Procédure commune n’est pas procédure unique.

Etienne CHARBONNEL
Etienne CHARBONNEL - Avocat associé

 

 

Source : Cass. Com 16 décembre 2014, Pourvoi n°13-24.161 F-P+B

 

Il est courant, en pratique, que les difficultés d’un groupe de sociétés soient traitées devant le Tribunal des procédures collectives, selon des procédures simultanées. Il s’agit en effet d’ouvrir, par exemple, une procédure de redressement judiciaire, à la fois pour la société holding, ainsi que pour ses différentes sociétés d’exploitation, afin que les problématiques du groupe soient abordées en une seule fois, et qu’idéalement, un traitement global des difficultés du groupe puisse être recherché.

 

Le législateur prévoit d’ailleurs différents mécanismes qui favorisent ce rapprochement, et notamment les dispositions de l’article L.662-2 qui permettent de réunir, devant un même Tribunal, les procédures collectives de l’ensemble des sociétés d’un groupe alors même que ledit Tribunal ne serait pas territorialement compétent pour une ou plusieurs des sociétés le composant.

 

Malheureusement, la pratique va parfois plus loin en sollicitant l’ouverture d’une unique procédure qui s’applique à l’ensemble des sociétés du groupe. Cette pratique est, pour le moins, hasardeuse puisqu’une procédure unique a nécessairement une issue unique, et les difficultés par exemple, rencontrées par l’une des sociétés du groupe, pourrait entrainer la chute de l’ensemble d’entre elles, si la solution retenue venait à être rendue impossible. Par exemple, en cas d’adoption d’un unique plan de redressement par voie de continuation, la naissance d’un état de cessation des paiements, causé par la défaillance d’une des sociétés du groupe, entrainera la chute de l’ensemble des sociétés, là ou des procédures distinctes auraient permis de « couper la branche malade ».

 

L’arrêt ici commenté présente le cas contraire, à savoir un groupe de sociétés pour lesquelles l’ouverture d’une procédure collective est demandée, de manière individuelle, mais pour un traitement simultané, mais un Tribunal qui ouvre une unique procédure collective.

 

Le/Les débiteur(s) interjette(nt) appel de la décision, afin d’obtenir une situation procédurale conforme à ses/leurs demandes, à savoir, une procédure par société.

 

De manière assez surprenante, la Cour d’Appel déboute les demandeurs, au motif notamment qu’il n’existait aucune possibilité de cession partielle d’activités, et que les sociétés ne démontraient pas l’intérêt de poursuivre la procédure sous des patrimoines distincts.

 

Sans trop de surprise, en revanche, la Cour de Cassation dans l’arrêt du 16 décembre 2014, casse l’arrêt d’appel, rappelant le principe de l’autonomie des personnes morales.

 

En effet, le Code de Commerce, si les sociétés demanderesses ne sollicitent pas elles-mêmes le bénéfice d’une procédure unique, ne connait qu’un cas de regroupement sous une unique procédure de patrimoines distincts : l’extension de procédure.

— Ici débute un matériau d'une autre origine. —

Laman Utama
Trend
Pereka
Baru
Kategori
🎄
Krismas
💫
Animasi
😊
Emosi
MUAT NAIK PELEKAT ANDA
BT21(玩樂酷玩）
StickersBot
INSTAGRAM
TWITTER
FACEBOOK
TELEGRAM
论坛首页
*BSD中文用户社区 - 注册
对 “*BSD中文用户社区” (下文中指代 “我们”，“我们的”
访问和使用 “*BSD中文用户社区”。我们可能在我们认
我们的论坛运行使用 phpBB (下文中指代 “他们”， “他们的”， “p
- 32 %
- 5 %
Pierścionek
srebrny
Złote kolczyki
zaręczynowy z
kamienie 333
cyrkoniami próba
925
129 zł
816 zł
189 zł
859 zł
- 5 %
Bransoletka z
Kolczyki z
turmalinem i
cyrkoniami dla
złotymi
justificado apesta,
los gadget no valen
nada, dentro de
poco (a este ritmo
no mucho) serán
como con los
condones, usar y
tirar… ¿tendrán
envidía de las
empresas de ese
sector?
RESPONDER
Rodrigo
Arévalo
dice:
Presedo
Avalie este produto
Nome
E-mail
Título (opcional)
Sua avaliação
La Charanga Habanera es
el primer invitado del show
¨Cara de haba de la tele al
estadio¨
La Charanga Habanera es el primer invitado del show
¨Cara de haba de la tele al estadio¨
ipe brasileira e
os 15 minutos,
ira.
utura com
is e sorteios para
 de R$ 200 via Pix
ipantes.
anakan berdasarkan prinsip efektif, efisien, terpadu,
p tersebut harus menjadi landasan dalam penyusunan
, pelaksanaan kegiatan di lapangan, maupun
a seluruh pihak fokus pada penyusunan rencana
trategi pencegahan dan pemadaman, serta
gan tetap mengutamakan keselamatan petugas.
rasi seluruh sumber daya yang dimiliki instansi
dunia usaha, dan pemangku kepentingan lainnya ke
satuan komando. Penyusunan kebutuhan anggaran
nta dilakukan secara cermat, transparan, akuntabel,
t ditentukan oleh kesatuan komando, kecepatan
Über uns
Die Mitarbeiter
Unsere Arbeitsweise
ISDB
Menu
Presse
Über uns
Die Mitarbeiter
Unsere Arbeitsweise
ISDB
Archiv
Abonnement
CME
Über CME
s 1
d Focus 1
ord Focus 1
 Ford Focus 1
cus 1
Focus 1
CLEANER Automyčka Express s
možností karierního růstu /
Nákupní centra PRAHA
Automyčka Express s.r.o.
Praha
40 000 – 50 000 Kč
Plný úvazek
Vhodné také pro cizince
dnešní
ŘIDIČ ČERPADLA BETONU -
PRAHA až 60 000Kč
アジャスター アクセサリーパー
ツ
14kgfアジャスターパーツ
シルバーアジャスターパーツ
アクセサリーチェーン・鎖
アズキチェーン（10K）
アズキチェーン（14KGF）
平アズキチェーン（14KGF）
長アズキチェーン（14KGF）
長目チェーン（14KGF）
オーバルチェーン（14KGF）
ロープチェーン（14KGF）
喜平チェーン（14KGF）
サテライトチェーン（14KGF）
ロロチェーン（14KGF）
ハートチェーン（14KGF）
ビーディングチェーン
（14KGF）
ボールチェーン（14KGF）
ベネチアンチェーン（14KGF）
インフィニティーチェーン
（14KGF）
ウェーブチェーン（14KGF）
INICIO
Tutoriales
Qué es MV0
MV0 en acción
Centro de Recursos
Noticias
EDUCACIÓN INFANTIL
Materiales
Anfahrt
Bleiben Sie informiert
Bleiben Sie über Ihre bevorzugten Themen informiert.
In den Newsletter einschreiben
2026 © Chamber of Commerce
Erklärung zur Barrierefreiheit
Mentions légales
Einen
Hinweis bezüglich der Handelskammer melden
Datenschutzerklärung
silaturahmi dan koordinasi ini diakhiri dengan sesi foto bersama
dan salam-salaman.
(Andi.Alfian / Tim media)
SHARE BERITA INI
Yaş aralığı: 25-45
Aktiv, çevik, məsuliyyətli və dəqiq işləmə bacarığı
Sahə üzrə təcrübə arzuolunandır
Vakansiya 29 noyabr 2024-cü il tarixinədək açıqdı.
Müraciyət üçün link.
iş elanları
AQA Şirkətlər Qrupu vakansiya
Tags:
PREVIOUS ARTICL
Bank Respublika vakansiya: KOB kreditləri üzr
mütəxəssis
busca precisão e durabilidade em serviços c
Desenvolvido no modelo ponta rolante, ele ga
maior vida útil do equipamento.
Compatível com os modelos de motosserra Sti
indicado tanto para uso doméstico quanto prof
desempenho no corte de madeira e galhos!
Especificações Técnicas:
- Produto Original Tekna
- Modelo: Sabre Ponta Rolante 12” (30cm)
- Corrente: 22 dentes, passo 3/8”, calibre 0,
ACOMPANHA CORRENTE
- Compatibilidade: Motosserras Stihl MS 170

Et en matière d’extension de procédure, seuls deux cas permettent de la prononcer, à savoir la fictivité et la confusion de patrimoine.

 

Il s’agit pour les deux cas, d’une sorte d’extension-sanction, aux critères très précis. Si la fictivité est peu courante en Jurisprudence et ne semble pas pouvoir être retenue en l’espèce, reste à examiner le cas de la confusion. Or, en la matière, le critère principal pour permettre la confusion en présence de flux financiers entre les sociétés est le caractère d’anormalité de ces flux. En l’espèce, les relations entre les sociétés semblaient très classiques :

 

       Une convention de trésorerie ;

 

       Des contributions financières des filiales au profit de la société mère ;

 

       Un fonctionnement sous forme de groupe.

 

Dès lors, à défaut de caractère anormal des relations entre les sociétés, la confusion de patrimoine ne pouvait être constatée, et corrélativement l’extension prononcée.

 

Le Tribunal et à sa suite la Cour d’Appel ne pouvait faire autrement que d’ouvrir une procédure collective distincte par société, même si l’intérêt pratique aurait manifestement été de traiter simultanément, vraisemblablement à chaque fois lors de la même audience, et selon une approche globale, les difficultés de trois entités.

 

Sur un plan procédural, le traitement est donc plus lourd, mais également plus flexible, sans les inconvénients d’une procédure unique frappant plusieurs patrimoines.

 

Le rappel de la Cour de Cassation, dans cet arrêt, bien que sans surprise, est manifestement le bienvenu.